Big Data makes for big headlines. We talk about everything from its applications – with more and more companies using it to deliver a better product, or a more effective customer experience – to its potential for misuse and its function as a high value target for attackers.
In a way, it really is a double-edged sword. On the one hand, big data allows companies to effectively anticipate and meet the needs of consumers. Wal Mart uses big data to forecast product demand across their stores, Sears to provide a sophisticated customer loyalty program, Amazon to ensure more efficient customer service, American Express to detect fraudulent transactions. Today, the number of large firms utilizing big data is estimated by various sources at over 50%.
On the other hand, big data has its drawbacks. When one company is collecting the information of millions and sometimes even billions of people – how can users of their products and services be assured that their personal information will not end up being shared and used without their knowledge (aka Facebook and Cambridge Analytica) – or even worse, hacked and sold on the dark web?

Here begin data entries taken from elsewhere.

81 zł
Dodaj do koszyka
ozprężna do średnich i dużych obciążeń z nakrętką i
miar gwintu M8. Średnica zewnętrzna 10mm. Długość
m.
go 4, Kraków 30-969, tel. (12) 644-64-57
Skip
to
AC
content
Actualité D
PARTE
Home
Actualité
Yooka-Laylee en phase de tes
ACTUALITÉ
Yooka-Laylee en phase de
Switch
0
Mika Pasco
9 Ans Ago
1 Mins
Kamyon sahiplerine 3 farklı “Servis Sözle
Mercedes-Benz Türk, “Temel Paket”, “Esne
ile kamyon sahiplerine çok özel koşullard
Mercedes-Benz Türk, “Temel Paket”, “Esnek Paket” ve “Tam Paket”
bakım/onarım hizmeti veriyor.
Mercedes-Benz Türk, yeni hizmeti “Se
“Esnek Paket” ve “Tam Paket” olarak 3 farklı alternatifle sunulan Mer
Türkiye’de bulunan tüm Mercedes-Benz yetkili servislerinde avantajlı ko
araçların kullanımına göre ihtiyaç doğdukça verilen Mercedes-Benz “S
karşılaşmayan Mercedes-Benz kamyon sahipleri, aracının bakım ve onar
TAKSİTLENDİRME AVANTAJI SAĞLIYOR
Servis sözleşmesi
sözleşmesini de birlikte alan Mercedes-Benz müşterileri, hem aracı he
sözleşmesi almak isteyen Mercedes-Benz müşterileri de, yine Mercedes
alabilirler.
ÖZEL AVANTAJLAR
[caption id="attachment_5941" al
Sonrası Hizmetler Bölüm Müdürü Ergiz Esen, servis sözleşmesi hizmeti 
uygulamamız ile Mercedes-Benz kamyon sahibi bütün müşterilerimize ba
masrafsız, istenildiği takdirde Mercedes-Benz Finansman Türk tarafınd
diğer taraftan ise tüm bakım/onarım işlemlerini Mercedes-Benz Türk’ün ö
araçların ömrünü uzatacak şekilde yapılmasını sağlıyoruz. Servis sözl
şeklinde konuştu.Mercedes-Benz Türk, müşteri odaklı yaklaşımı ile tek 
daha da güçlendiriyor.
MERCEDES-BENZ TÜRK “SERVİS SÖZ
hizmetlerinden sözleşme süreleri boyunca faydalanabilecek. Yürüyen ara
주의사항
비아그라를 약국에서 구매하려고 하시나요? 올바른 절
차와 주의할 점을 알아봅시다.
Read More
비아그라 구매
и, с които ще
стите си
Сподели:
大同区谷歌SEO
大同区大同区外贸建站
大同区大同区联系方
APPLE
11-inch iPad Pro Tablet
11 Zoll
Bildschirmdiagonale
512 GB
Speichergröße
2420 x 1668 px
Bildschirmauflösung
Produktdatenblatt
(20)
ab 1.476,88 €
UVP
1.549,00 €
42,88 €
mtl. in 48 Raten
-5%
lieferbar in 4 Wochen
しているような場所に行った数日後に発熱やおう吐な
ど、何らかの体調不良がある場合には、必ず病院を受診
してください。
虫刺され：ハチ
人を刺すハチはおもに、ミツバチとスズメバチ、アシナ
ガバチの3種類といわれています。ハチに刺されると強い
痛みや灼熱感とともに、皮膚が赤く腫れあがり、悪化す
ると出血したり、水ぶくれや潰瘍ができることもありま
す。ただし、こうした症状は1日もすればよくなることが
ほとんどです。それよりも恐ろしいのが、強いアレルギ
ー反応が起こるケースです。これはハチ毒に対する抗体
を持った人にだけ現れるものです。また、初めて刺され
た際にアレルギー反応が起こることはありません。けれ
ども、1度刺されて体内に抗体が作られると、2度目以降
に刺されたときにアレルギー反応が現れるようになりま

Big Data as a Hacker Magnet
Big data has become the world’s most valuable resource – the most valuable asset not only for the organizations that use it to do business – but also to the hackers who see it as the cherry on top of the cake. Remember the Target hack in 2014? Details of 110 million customer accounts wound up for sale on the dark web. The breach cost the company some $202-million, and it ended up paying a settlement of $18.5-million to settle claims made by 47 states. An interesting note – Target actually had an advanced malware detection solution in place, but the solution did not have its full remediation capabilities enabled. And when the solution issued an alert, it was ignored by the security team.
Consumer reporting agency Equifax holds the record for the largest high value information hack of all time. As a repository of information, hackers honed in on the company in 2017, stealing the details of 143-millon people and putting them at risk of identity theft. This included their names, phone numbers, social security numbers, birth information, addresses, driver license numbers and credit card numbers. The Equifax hack was the classic example of hackers gaining entry through an unpatched software vulnerability – one that the company knew about for a full 2-months before the breach.
Target and Equifax are two examples in the long list of news headlining hacks that we’ve all heard of – Yahoo, Ashley Madison, Under Armour, Ebay, LinkedIn, Uber… so how do you know your organization won’t be next, and what can you do to prevent this?
Big Data as Part of the Solution
As more and more companies rely on digital information to carry out their day-to-day business, organizations will increasingly find themselves at risk of cyber attack. And as business continues to move to the cloud, mobile and BYOD, the security perimeter will continue evolving. Big data analytics is part of the solution, using patterns in activity to look for anomalies, identifying true threats while giving security teams real insight, both on an actionable level, and for later forensic investigation. And big data hacks serve as lessons for us all: there is no room for human error when it comes to securing your organization. Detecting and remediating threats requires an intelligent, holistic solution – one that can see the big picture, cut out the noise, hone in on the threat, and most importantly, provide an automated method of rapid response once a threat is found.